Invecchiare in salute significa creare contesti e opportunità che consentano alle persone di essere ciò che desiderano e di fare ciò che ritengono importante nel corso della loro vita. Tutti possono invecchiare in salute. L’assenza di malattie o infermità non è un requisito indispensabile per invecchiare in salute, poiché molte persone anziane soffrono di una o più patologie che, se trattate adeguatamente, incidono in misura minima sul loro benessere.
Cosa si intende per “funzionalità” e in che modo è collegata all’invecchiamento in buona salute?
L’OMS definisce l’invecchiamento in buona salute come «il processo di sviluppo e mantenimento delle capacità funzionali che consentono il benessere nella terza età». Per capacità funzionali si intendono le abilità che consentono a tutte le persone di essere e fare ciò che è importante per loro. Tra queste rientra la capacità di una persona di,
_ soddisfare i propri bisogni primari;
_ imparare, crescere e prendere decisioni;
_ essere mobili;
_ Beziehungen aufzubauen und zu pflegen; und
_ dare un contributo alla società.
La funzionalità è determinata dalle capacità intrinseche dell’individuo, dalle caratteristiche rilevanti dell’ambiente e dall’interazione tra i due.
Le capacità intrinseche comprendono tutte le abilità mentali e fisiche di cui una persona dispone, tra cui la capacità di camminare, pensare, vedere, sentire e ricordare. Il livello delle capacità intrinseche è influenzato da diversi fattori, quali la presenza di malattie, lesioni e cambiamenti legati all’età.
Il contesto comprende la casa, la comunità e la società in senso lato, nonché tutti i fattori che ne fanno parte, quali l’ambiente costruito, le persone e le loro relazioni, gli atteggiamenti e i valori, le politiche sanitarie e sociali, i sistemi che le sostengono e i servizi da esse forniti. La possibilità di vivere in un contesto che sostenga e preservi le capacità intrinseche e la funzionalità di una persona è la chiave per un invecchiamento sano.
Quali sono gli aspetti più importanti per invecchiare in salute?
Diversità: non esiste un anziano “tipico”. Alcuni ottantenni possiedono capacità fisiche e mentali che non hanno nulla da invidiare a quelle di un trentenne.
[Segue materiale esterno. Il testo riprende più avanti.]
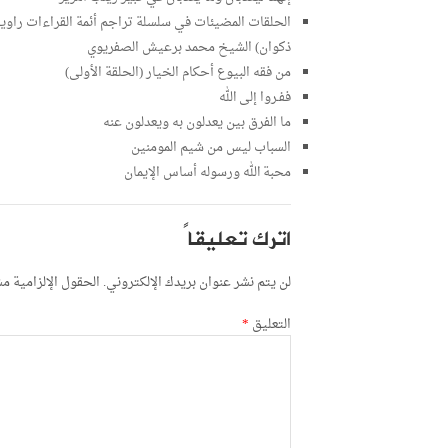
الحلقات المضيئات في سلسلة تراجم أئمة القراءات راويا
ذكوان) الشيخ محمد برعيش الصفريوي
من فقه البيوع أحكام الخيار (الحلقة الأولى)
ففـروا إلى الله
ما الفرق بين يعدلون به ويعدلون عنه
السباب ليس من شيم المومنين
محبة الله ورسوله أساس الإيمان
اترك تعليقاً
لن يتم نشر عنوان بريدك الإلكتروني.
الحقول الإلزامية مشا
التعليق
*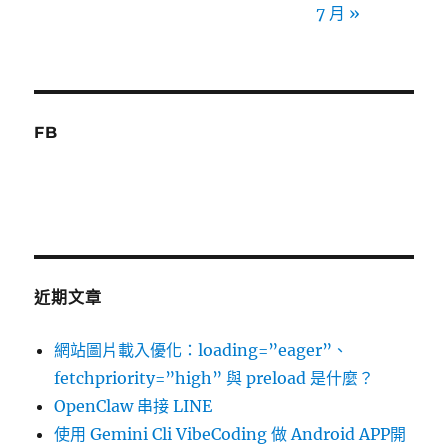
7 月 »
FB
近期文章
網站圖片載入優化：loading=”eager”、
fetchpriority=”high” 與 preload 是什麼？
OpenClaw 串接 LINE
使用 Gemini Cli VibeCoding 做 Android APP開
Altri della stessa età potrebbero aver bisogno di cure complete e di assistenza per attività fondamentali come vestirsi e mangiare. La politica dovrebbe mirare a migliorare la capacità funzionale di tutte le persone anziane, indipendentemente dal fatto che siano in buona salute, bisognose di cure o in una situazione intermedia.
Disuguaglianza: gran parte (circa il 75%) della varietà di capacità e condizioni di vita che si osserva nella terza età deriva dagli effetti cumulativi dei vantaggi e degli svantaggi accumulati nel corso della vita. È importante sottolineare che i nostri rapporti con l’ambiente circostante sono influenzati da fattori quali la famiglia in cui siamo nati, il nostro genere, la nostra appartenenza etnica, il nostro livello di istruzione e le nostre risorse finanziarie.
In che modo l’invecchiamento sano si differenzia dall’invecchiamento attivo?
L’invecchiamento in buona salute è al centro dell’impegno dell’OMS in materia di invecchiamento per il periodo 2015-2030. L’invecchiamento in buona salute sostituisce l’attuale focus dell’Organizzazione Mondiale della Sanità sull’invecchiamento attivo, un quadro politico sviluppato nel 2002. L’invecchiamento in buona salute, così come l’invecchiamento attivo, sottolinea la necessità di misure intersettoriali e mira a consentire alle persone anziane di continuare ad essere una risorsa per le loro famiglie, le comunità e le economie nazionali.